Pour de nombreux voyageurs aériens, l’expérience de la classe économique est souvent non seulement bondée, mais aussi une torture physique. David Szondy, rédacteur en chef de la technologie, a récemment écrit un article soulignant que l'inconfort dans les sièges en classe économique des avions n'est pas dû au dégoût des passagers, mais à une conception ergonomique extrêmement mauvaise. Cette expérience « semblable à la torture » laisse même penser aux gens qu’il s’agit d’une sorte de défaut de conception délibéré.

Après avoir connu de nombreux transferts et de longues attentes à l'aéroport, Sandy a découvert que même si la conception moderne des terminaux d'aéroport donne souvent l'impression que les distances de marche ressemblent à des marathons, est remplie d'une architecture ennuyeuse et de nourriture et de boissons trop chères, le hall de l'aéroport est un paradis comparé à l'expérience de monter à bord de l'avion et d'être assis dans un siège en classe économique. Au cours d'un court vol de seulement 21 minutes, il ressentait encore de fortes douleurs physiques : ses jambes étaient douloureuses, son dos était raide et ses épaules semblaient protester. Le niveau de douleur rappelait souvent un support de torture médiéval.

Cependant, lorsque Sandy est retourné au siège conducteur de sa voiture après le vol, il a vécu un « moment aha ». Bien qu’épuisé par le voyage, il a trouvé le siège auto étonnamment confortable malgré sa texture dure. Il s'est rendu compte qu'il avait conduit huit heures d'affilée dans le même siège auto et qu'il allait bien, sans aucune douleur autre qu'une certaine raideur. Ce contraste saisissant révèle une vérité fondamentale : le confort d’un siège n’a pas grand-chose à voir avec la douceur du rembourrage mais tout à voir avec la conception de la structure de support.

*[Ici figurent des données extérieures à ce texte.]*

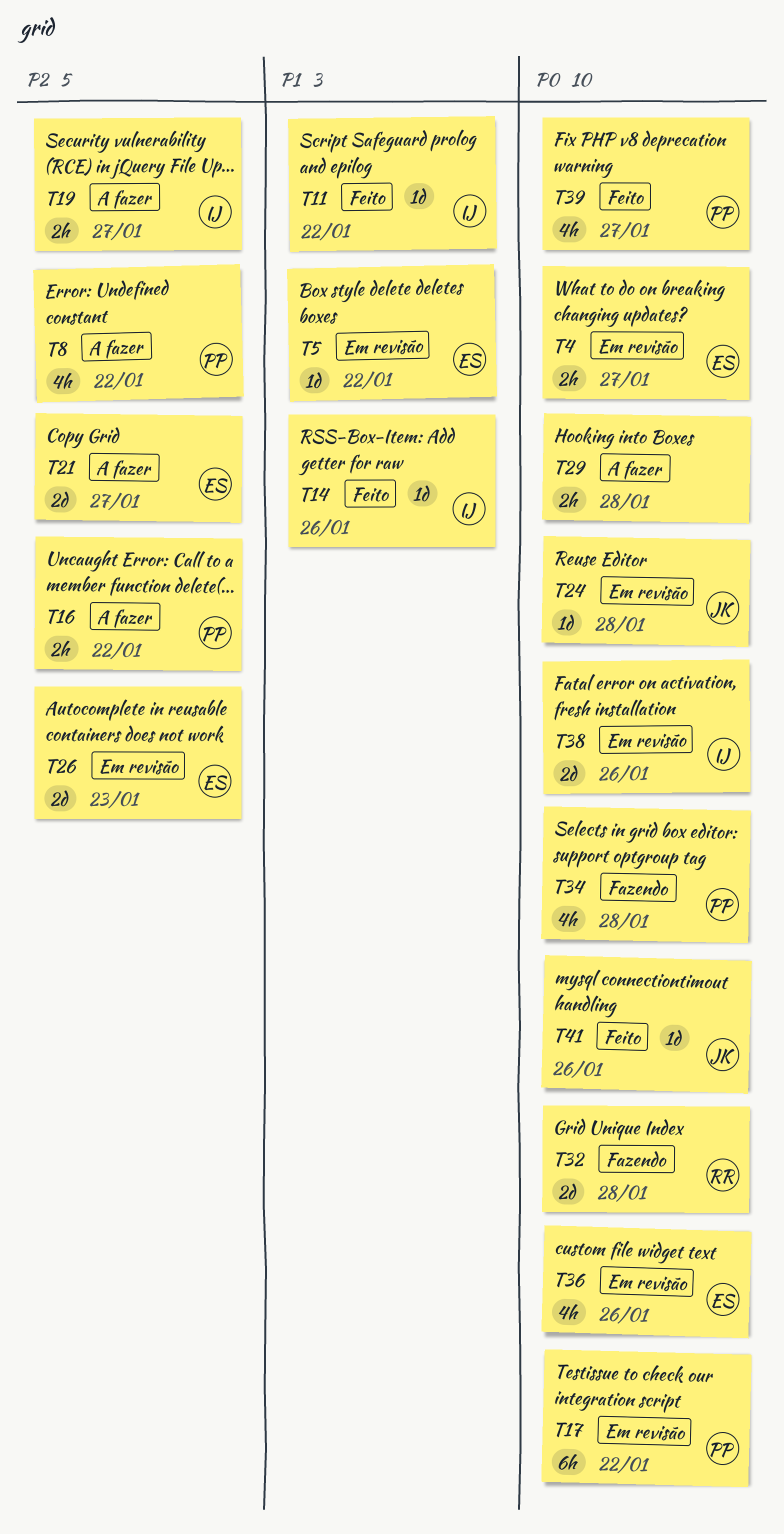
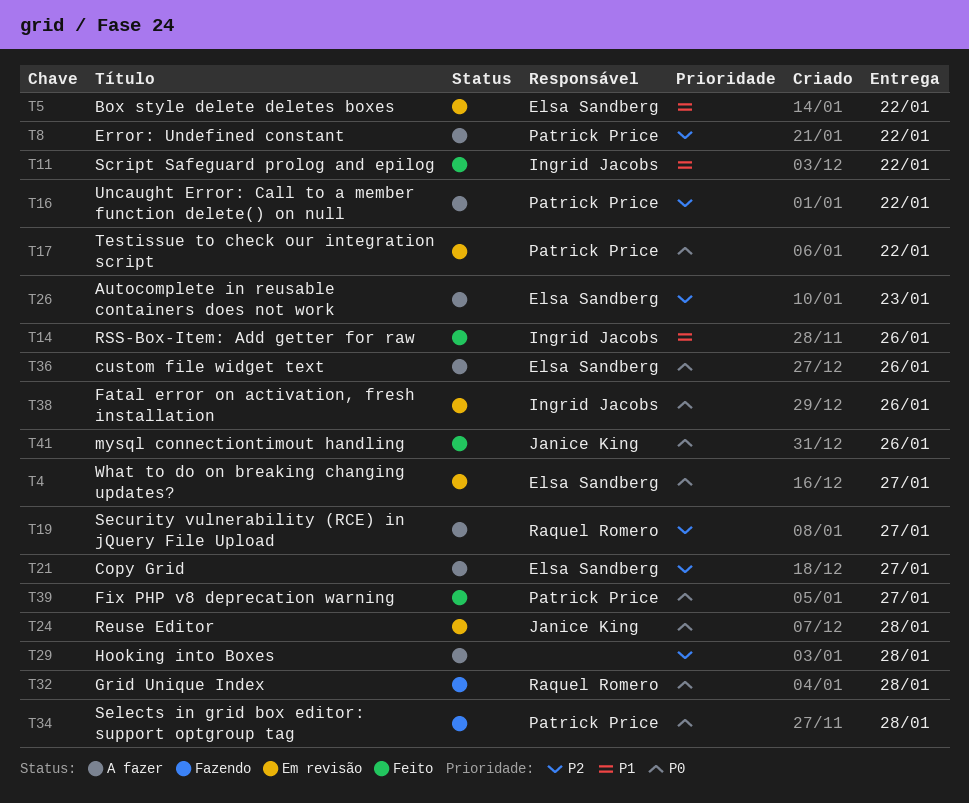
T19, owner: Ingrid Jacobs -> Raquel Romero
T26, status: Em revisão -> A fazer
T29, priority: P0 -> P2
T36, status: Em revisão -> A fazer

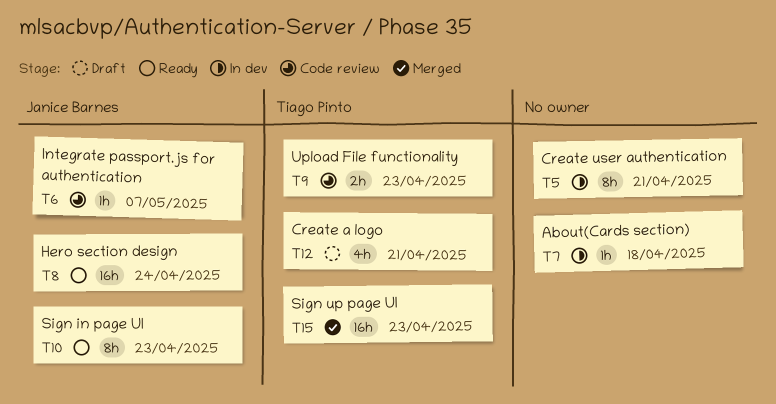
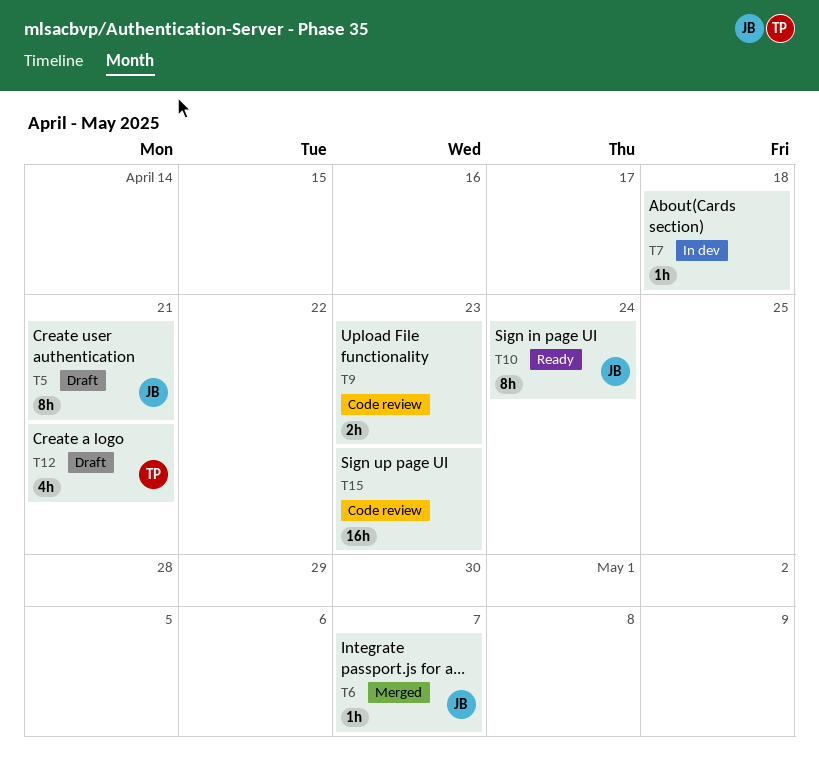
T5, status: In dev -> Draft
T5, owner: none -> Janice Barnes
T6, status: Code review -> Merged
T8: present -> none
T9, owner: Tiago Pinto -> none
T10, due: Apr 23 -> Apr 24
T15, status: Merged -> Code review
T15, owner: Tiago Pinto -> none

L'analyse du rapport a souligné que la principale raison pour laquelle les sièges en classe économique sont devenus des « machines à mal de dos » est qu'ils violent la courbe physiologique naturelle de la colonne vertébrale humaine. La colonne vertébrale humaine est naturellement formée en forme de « S », mais la conception de la plupart des sièges de classe économique oblige les passagers à adopter une forme en « C » effondrée. Le dossier du siège ne dispose pas du soutien lombaire nécessaire, ce qui oblige le bassin à s'incliner vers l'arrière et à forcer la colonne vertébrale à se plier. Dans le même temps, afin de gagner de la place et de répondre aux normes de sécurité et anti-collision, l'appui-tête du siège dépasse souvent vers l'avant, obligeant la tête à s'incliner vers l'avant, aggravant encore la pression sur la colonne cervicale.

De plus, les coussins des sièges de voiture sont généralement conçus avec une inclinaison vers le haut, ce qui peut soutenir efficacement les cuisses et disperser la pression sur les fesses. En revanche, les coussins des sièges d'avion sont souvent conçus pour être trop plats et courts, ce qui entraîne un manque de soutien pour les cuisses des passagers. Toute la gravité est concentrée sur la tubérosité ischiatique. Une compression à long terme peut entraîner une mauvaise circulation sanguine dans les jambes.

À l’origine de cette différence de conception se trouvent les compromis extrêmes de l’industrie aéronautique en matière de coût, de poids et de sécurité. Afin d'entasser davantage de rangées de sièges dans l'espace limité de la cabine (ce qu'on appelle « aménagement haute densité ») et de répondre aux tests de sécurité rigoureux des autorités aéronautiques qui exigent que les sièges résistent à un impact de gravité 16 fois supérieure (16G), les fabricants doivent sacrifier le confort ergonomique et adopter des structures en matériaux composites plus fines, plus rigides et de forme unique.

La situation actuelle montre qu'à moins d'un changement fondamental dans les normes réglementaires ou dans les modèles économiques de l'industrie aéronautique, les passagers de la classe économique devront continuer à subir cette conception « anti-humaine » à une altitude de 10 000 mètres, transformant le vol en une épreuve d'endurance extrême.